The same approach goes for opponents. When people say “I hate all Tories/Labour/LibDems (choose which dependent upon your prejudices)” I cringe. Why? Because they have no interest in moving people’s opinion, and moving opinions are the stuff of politics. Now you might say what is the point of engaging with people like, say, Baroness Davidson or Ian Murray. Surely their unionism is immovable. Yes, you are probably right about their unionism. But engaging in debate or challenging their reasoning has a wider audience. Think on when Joanna Cherry fought the views of Johnston’s government through the courts. Her audience wasn’t just law Lords, nor indeed the Johnston government, she was also speaking to a much wider audience with the Scottish people being foremost amongst them. She was highly critical in a reasoned way. She didn’t destroy her own arguments by simply saying “I hate Tories”.
While on this theme, I bet there are a good many readers of this blog who have relations or close friends with different views. You don't hate them, nor should you.
Let me give you a couple of glimpses too of how basic, decent humanity is not the preserve of any shade of political opinion.
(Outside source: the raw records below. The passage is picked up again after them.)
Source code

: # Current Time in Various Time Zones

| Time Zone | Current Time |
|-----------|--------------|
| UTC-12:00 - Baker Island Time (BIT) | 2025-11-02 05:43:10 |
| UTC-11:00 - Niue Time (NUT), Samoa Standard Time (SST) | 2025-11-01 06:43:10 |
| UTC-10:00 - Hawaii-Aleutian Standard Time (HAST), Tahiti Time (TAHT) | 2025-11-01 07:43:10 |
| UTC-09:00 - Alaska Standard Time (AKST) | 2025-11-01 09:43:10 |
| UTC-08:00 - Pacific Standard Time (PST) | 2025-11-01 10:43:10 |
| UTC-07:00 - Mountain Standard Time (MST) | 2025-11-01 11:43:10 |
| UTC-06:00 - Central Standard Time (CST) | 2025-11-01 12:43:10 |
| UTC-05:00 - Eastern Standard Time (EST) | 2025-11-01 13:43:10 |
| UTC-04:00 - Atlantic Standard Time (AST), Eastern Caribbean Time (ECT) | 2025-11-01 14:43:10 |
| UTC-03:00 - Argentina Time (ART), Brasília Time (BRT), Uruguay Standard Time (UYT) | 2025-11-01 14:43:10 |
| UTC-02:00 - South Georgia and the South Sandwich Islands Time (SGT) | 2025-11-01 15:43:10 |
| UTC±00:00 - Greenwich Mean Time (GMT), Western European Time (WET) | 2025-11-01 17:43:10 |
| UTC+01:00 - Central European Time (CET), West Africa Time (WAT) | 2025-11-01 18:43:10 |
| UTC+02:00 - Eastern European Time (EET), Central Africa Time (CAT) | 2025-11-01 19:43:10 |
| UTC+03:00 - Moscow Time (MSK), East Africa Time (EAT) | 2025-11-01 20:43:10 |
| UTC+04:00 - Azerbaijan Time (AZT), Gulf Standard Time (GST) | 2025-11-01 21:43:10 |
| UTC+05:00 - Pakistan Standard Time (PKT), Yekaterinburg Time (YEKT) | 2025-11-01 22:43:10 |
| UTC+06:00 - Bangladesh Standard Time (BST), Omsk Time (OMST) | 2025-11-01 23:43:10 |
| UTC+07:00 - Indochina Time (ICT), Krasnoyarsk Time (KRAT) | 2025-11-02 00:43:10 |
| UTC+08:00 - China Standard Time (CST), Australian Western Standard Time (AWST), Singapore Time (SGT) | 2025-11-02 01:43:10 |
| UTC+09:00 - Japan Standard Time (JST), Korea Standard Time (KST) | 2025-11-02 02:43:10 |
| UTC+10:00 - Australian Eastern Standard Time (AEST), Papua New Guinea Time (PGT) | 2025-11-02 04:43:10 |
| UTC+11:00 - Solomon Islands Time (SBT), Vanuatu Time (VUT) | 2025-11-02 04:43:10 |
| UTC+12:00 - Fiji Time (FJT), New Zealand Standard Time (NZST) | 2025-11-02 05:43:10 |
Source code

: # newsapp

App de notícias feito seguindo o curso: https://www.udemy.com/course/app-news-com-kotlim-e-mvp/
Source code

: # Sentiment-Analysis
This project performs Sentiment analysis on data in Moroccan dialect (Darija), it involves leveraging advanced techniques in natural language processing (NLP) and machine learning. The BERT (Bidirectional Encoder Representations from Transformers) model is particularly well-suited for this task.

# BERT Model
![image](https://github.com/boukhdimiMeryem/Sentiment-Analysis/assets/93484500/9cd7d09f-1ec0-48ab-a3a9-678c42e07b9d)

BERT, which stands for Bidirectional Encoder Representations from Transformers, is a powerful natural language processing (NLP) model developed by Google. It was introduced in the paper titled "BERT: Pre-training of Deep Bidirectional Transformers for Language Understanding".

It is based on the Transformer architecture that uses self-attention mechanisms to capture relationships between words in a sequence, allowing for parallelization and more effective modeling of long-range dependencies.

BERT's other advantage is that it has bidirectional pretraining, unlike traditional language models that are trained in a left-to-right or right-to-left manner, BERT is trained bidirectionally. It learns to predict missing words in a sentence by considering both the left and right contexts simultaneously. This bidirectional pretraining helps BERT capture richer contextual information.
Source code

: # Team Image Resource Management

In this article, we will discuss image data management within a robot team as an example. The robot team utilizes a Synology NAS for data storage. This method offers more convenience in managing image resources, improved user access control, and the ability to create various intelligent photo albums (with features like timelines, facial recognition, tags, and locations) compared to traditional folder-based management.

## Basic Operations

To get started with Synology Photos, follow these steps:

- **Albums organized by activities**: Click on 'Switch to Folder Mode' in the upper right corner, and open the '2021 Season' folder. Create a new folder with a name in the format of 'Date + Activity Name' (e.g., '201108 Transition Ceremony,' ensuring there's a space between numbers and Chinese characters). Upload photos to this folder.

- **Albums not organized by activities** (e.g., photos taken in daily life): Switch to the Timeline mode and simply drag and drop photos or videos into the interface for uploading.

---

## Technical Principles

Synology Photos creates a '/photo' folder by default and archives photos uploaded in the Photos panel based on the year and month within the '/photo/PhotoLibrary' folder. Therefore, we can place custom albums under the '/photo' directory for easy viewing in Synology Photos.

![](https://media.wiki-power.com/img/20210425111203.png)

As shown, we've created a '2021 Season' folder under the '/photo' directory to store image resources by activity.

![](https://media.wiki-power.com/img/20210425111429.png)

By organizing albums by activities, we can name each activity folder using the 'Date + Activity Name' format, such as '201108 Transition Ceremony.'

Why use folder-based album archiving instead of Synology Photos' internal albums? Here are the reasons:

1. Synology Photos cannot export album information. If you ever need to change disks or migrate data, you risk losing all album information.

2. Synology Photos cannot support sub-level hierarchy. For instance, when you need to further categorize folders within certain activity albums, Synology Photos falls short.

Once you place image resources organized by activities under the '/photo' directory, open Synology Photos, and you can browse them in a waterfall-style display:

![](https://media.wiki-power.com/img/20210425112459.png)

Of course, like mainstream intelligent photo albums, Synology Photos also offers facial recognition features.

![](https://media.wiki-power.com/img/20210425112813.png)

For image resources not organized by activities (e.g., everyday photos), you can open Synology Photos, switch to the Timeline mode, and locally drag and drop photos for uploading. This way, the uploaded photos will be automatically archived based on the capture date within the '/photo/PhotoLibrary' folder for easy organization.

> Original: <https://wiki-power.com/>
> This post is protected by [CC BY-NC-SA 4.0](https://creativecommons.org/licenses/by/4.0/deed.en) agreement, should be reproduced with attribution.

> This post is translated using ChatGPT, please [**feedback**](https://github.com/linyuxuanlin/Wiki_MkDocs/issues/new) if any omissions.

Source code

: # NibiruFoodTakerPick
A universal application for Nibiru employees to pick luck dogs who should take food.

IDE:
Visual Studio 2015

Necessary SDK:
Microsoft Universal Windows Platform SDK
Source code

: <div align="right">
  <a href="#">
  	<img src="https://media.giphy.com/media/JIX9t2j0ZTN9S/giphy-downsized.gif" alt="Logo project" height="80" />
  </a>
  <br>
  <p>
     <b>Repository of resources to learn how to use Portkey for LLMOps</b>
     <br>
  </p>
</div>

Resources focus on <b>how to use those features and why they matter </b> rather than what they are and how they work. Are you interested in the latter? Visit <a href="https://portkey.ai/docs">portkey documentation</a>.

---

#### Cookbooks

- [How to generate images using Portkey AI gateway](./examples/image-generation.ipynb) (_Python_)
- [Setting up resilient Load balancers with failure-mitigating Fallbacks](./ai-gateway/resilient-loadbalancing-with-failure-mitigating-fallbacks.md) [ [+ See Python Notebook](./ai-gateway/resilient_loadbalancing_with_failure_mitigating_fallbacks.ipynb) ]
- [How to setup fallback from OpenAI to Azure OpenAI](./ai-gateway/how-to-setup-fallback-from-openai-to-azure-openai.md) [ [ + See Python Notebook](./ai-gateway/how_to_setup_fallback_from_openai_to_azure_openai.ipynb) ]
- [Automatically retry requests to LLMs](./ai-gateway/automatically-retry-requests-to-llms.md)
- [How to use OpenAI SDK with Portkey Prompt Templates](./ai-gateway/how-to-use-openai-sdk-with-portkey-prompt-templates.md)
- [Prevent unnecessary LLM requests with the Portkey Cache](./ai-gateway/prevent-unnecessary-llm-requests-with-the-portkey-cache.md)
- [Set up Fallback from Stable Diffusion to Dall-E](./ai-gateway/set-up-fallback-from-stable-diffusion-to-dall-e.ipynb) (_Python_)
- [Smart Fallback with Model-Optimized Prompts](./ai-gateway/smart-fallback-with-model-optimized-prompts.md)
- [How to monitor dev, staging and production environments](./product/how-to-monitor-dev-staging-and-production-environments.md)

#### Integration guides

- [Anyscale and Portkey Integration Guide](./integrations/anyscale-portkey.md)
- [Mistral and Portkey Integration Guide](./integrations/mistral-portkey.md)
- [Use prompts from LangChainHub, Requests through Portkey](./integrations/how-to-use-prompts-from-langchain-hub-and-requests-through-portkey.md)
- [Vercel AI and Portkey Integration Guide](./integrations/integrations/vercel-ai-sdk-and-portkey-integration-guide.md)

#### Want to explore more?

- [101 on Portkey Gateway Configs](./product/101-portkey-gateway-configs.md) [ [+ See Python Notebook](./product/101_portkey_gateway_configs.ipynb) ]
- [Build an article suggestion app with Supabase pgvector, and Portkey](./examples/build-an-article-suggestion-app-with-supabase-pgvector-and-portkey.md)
It is in us all. I still remember to this day my Dad telling me many years ago on more than one occasion that there is good in everyone. I end then with some reflections on two people I met at Westminster.
The first involves a Scottish Labour figure. He stood unsuccessfully for parliament as far back as 1964. He was a professional journalist. He became a long standing member of the House of Lords. He loved the House of Lords. Are your hackles sufficiently up? Ready to condemn?
He was Lord Jimmy Gordon, who sadly died on 1 April 2020 from a Covid19 infection. I met him, along with Ian Blackford and Michelle Thomson at the All Party Parliamentary Group for Corporate Governance. He was friendly, kind and considerate. We had dinner together on a few occasions. He provided advice that was always accurate and good intentioned despite being from a different part of the political spectrum. He was someone with whom you could have a civilized, informed and thoughtful conversation. Just because he fitted a particular stereotype - Labour Party, Journalist, Lord – didn’t mean he should be condemned. Indeed quite the reverse. He was one of the most decent human beings I met at Westminster.
The second was an archetypal Tory. Privately educated and entered politics after a career in the army. Meet Lieutenant Colonel the Right Honourable Tobias Ellwood MP. Just a few months after I was elected as an MP I secured from the Speaker a Westminster Hall debate on the subject of children being used as suicide bombers. The government fielded Tobias Ellwood as the minister to respond. When I led off the debate I started by saying how grateful I was that the minster had chosen to respond despite what must be difficult circumstances. Tobias’s brother had been killed by a suicide bomber in Bali some years before. Not just in his speech, but more so privately afterwards, I knew I had an ally for life in this area of concern. He was supportive of the all party group I chaired dealing with victims of landmines and IEDs. I welcomed the short time I was able to work with him. His humanity was no less than yours or mine because he had very different political views.
So the next time you are tempted (just like me) to take the easy route of launching a personal attack on an individual, I merely ask you to ask yourself, will it serve the cause of Scottish Independence? It’s probably a question I need to ask myself more frequently.